Está el loco de la caverna que inventó el bombillo y el otro loco que creó la técnica de la pasteurización. Hubo un loco que creía que se podía ir a Las Indias (Oriente Extremo) viajando en sentido opuesto, otro loco que inventó el oxímoron de la violencia no activa y el par de locos que partieron en dos ramas la historia de la filosofía: Platón y Aristóteles. Suena bien, pero no lo fue. Todos estos locos lograron salir al sol, cierto, pero luego debieron regresar a enfrentar la oscuridad de la ignorancia establecida como norma social. La caverna de Platón está más viva que nunca. Cada vez que alguien encadena a otros y les hace creer que la única realidad es la que dictamina su voz unánime, pervive la caverna de Platón. Cada vez que somos cautivos de tendencias y modas, vanas sombras en la pared de las costumbres sociales, pervive la caverna de Platón. Cada vez que renunciamos a trabajar desde la esencia de lo que hacemos para proyectar la sombra de nuestra apariencia en el «muro» de las redes sociales, pervive la caverna de Platón.

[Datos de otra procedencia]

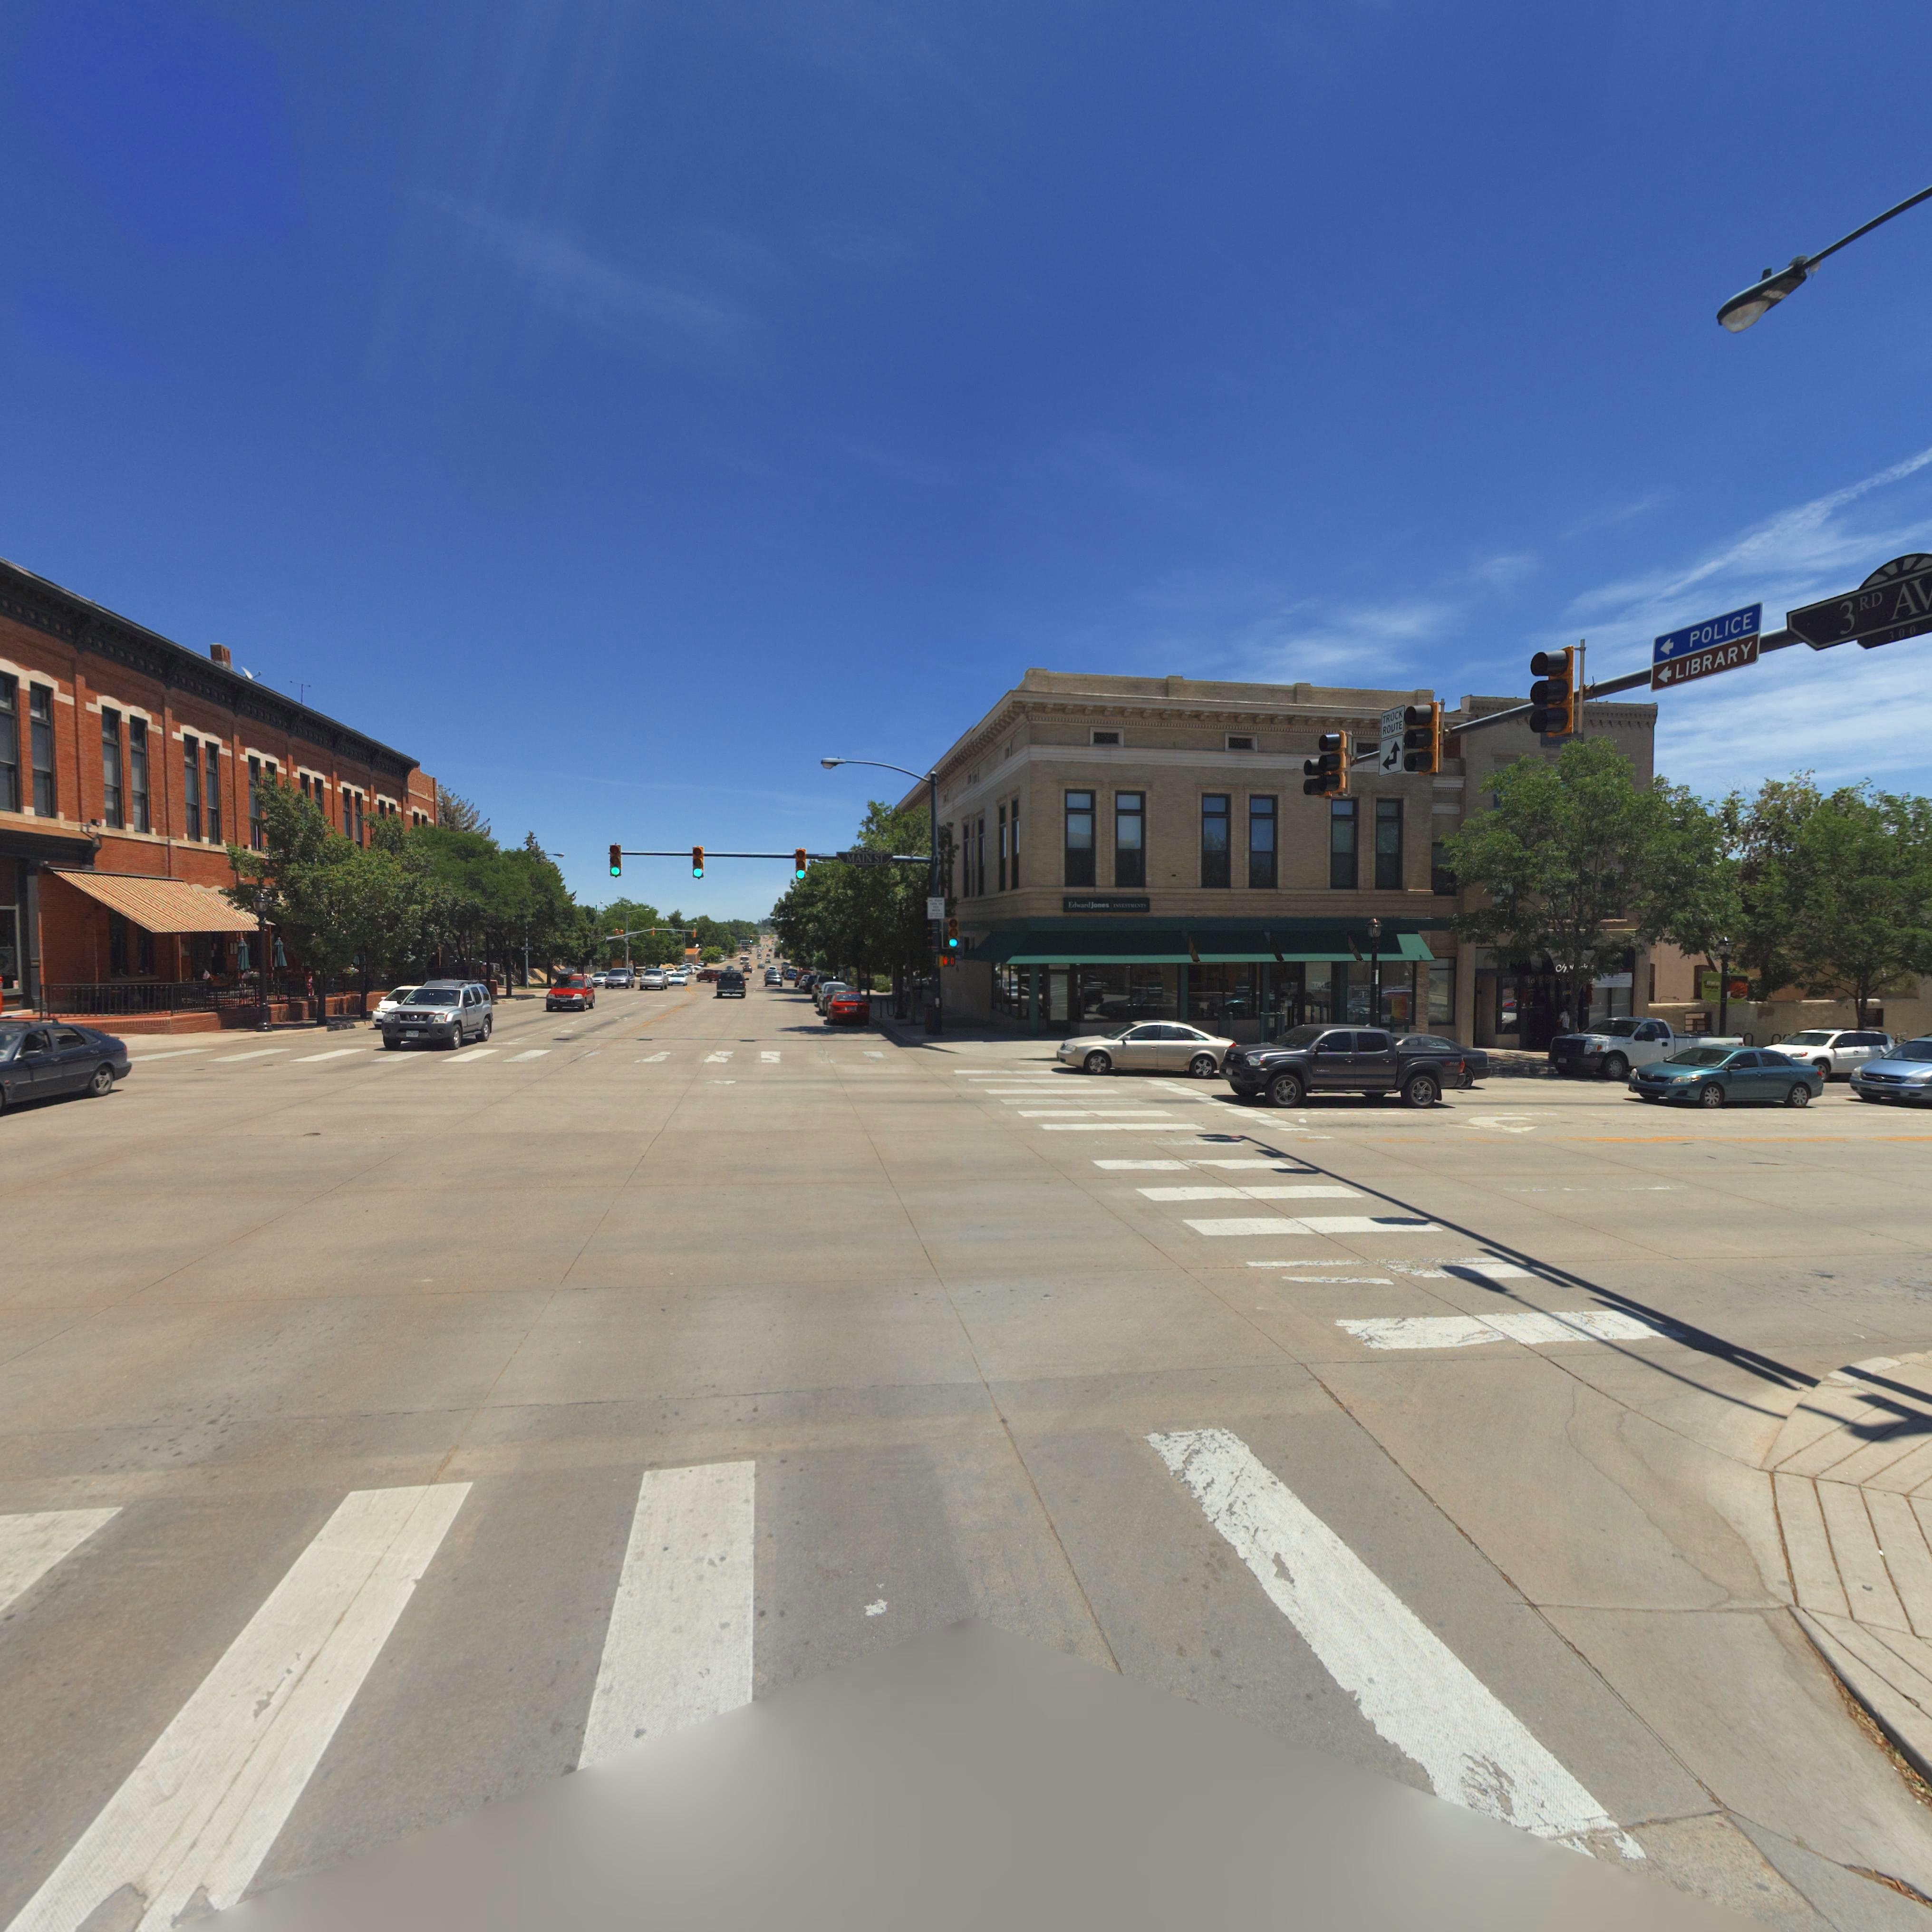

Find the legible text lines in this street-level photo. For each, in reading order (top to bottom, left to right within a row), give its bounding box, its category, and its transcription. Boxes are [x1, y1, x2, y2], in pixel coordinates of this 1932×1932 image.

A veces me pregunto si el mundo, este mundo que hemos fabricado nosotros —del que nos sentimos neciamente orgullosos con toda su violencia y desmanes— y que le hemos dejado a esa generación que despectivamente llamamos «de cristal», no es una inmensa y repugnante caverna de Platón, la única que podía construir una generación de cavernícolas como la nuestra.

Estos jóvenes «de cristal» tienen una fortaleza que mi generación nunca tuvo: no tienen miedo de reconocerse débiles y frágiles. Nosotros ayer fingíamos fortaleza donde ellos hoy lloran.

Y esa es la última cualidad que no he mencionado del loco de la caverna: honestidad. Quiero imaginar que aquel loco de la caverna de Platón tuvo la honestidad de reconocerse ignorante antes de zafarse de sus cadenas.

Quiero imaginar que estos jóvenes de cristal tendrán la honestidad de reconocerse hijos de nuestra debilidad mal disfrazada de dureza, y hacer algo por escapar de la caverna que fabricamos para ellos. Tengo motivos para ser optimista sobre el futuro en manos de estos jóvenes de cristal. A fin de cuentas, en su aparente fragilidad, el cristal está llamado a descomponer la luz en sus diferentes longitudes de onda y, para eso, debe estar fuera de la caverna de Platón.